De outra banda, porém, a Justiça Eleitoral, para se desincumbir dessa elevada tarefa, está jungida aos preceitos constantes no ordenamento jurídico, inclusive aquele que, plasmado no art. 367, § 3º, do CE, impõe a isenção do pagamento da multa aos que comprovarem seu estado de pobreza.

Deveras, o TSE, ao regulamentar o tema, fixou, no art. 129, § 2º, c/c art. 127, § 3º, da Resolução n. 23.659/21, que a pessoa que declarar ser pobre, sob as penas da lei, perante qualquer juízo eleitoral, ficará isenta do pagamento da multa por deixar de se apresentar aos trabalhos eleitorais para os quais tenha sido convocada.

Logo, não se pode negar a existência de normas, estabelecidas no Código Eleitoral e nos diplomas regulamentares do TSE, que preveem hipótese de isenção do pagamento de multa.

Aqui, faz-se mister não olvidar que, ao apreciar casos em que se denote falta cometida por administrado, consistente em deixar de atender à convocação para trabalhar nas eleições, atividade que, como dito, se revela absolutamente imprescindível à consecução da missão institucional da Justiça Eleitoral, este ramo do Judiciário há de se manter imparcial e equidistante, decidindo estritamente de acordo com o direito posto.

Assim, considerando que JOANNIE SARAIVA GOMES BRAZEIRO declara não possuir condições financeiras para arcar com o pagamento da multa, inclusive estando inferido o seu estado de vulnerabilidade socioeconômica, visto que é beneficiária de programa de governo destinado a pessoas que se encontrem em situação de extrema pobreza, deve a multa ser afastada, com fundamento nos arts. 129, § 2º, c/c 127, § 3º, ambos da Resolução TSE n. 23.659/21, levantando-se, via de consequência, a restrição de mesária faltosa no cadastro eleitoral.

Na prática, aqui seria o Estado alcançando com uma mão os recursos do benefício social do BOLSA FAMÍLIA e, com outra mão, tomando parte desse valor por aplicação de multa eleitoral.

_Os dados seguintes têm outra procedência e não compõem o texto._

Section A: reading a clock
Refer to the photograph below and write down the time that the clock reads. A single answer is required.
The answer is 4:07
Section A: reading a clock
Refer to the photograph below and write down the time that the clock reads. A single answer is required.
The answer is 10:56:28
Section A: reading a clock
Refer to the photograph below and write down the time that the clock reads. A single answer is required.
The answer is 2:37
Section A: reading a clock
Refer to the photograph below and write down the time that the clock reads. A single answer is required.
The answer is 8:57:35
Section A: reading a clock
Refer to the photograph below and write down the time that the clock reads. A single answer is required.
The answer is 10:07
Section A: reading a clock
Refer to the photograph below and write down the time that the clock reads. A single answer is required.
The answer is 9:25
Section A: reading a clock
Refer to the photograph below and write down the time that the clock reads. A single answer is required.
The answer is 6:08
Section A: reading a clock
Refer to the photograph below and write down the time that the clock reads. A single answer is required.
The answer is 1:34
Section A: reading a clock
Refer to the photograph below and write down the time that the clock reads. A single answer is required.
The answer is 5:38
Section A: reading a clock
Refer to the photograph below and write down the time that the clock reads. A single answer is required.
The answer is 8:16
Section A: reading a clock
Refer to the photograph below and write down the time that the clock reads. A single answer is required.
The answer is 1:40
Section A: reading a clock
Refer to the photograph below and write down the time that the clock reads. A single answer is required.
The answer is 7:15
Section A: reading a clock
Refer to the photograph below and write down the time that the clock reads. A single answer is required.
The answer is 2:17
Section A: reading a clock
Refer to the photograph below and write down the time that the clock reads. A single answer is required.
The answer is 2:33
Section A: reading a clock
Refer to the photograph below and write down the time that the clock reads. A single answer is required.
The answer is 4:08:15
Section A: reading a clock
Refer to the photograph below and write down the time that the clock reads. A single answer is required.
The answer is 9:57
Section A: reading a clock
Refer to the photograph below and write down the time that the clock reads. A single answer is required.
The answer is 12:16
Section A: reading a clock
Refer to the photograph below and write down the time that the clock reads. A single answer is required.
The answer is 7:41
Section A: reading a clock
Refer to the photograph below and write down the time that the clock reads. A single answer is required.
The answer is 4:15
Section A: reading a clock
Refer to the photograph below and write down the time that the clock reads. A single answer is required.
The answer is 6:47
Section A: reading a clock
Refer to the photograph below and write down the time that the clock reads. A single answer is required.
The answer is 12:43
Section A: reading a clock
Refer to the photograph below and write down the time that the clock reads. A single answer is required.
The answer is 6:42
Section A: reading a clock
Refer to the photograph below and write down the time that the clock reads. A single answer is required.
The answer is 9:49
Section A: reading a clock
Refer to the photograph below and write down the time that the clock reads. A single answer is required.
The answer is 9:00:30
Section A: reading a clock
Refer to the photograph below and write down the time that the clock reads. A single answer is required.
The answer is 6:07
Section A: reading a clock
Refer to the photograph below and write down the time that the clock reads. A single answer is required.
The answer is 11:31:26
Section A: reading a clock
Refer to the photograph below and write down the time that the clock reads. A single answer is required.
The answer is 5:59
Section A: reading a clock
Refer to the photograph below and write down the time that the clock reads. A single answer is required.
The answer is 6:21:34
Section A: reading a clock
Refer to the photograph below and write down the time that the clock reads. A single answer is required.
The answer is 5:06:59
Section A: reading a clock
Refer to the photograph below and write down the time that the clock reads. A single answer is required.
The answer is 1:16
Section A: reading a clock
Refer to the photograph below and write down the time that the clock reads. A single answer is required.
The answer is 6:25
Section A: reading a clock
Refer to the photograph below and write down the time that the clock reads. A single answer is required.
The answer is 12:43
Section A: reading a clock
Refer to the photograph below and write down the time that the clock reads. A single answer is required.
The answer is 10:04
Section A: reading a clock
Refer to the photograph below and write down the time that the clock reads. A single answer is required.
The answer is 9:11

Nessa situação, tenho que deve prevalecer a proteção social da recorrente, porque mesmo que a multa seja reduzida irá acarretar prejuízos à manutenção básica e alimentar de sua família, mormente porque a infração eleitoral foi desprovida de má-fé e decorrente de desinformação, tanto compareceu nos autos com plausível justificativa para sua falha cidadã, o que merece ser prestigiado, juntamente com as condições socioeconômicas da recorrente.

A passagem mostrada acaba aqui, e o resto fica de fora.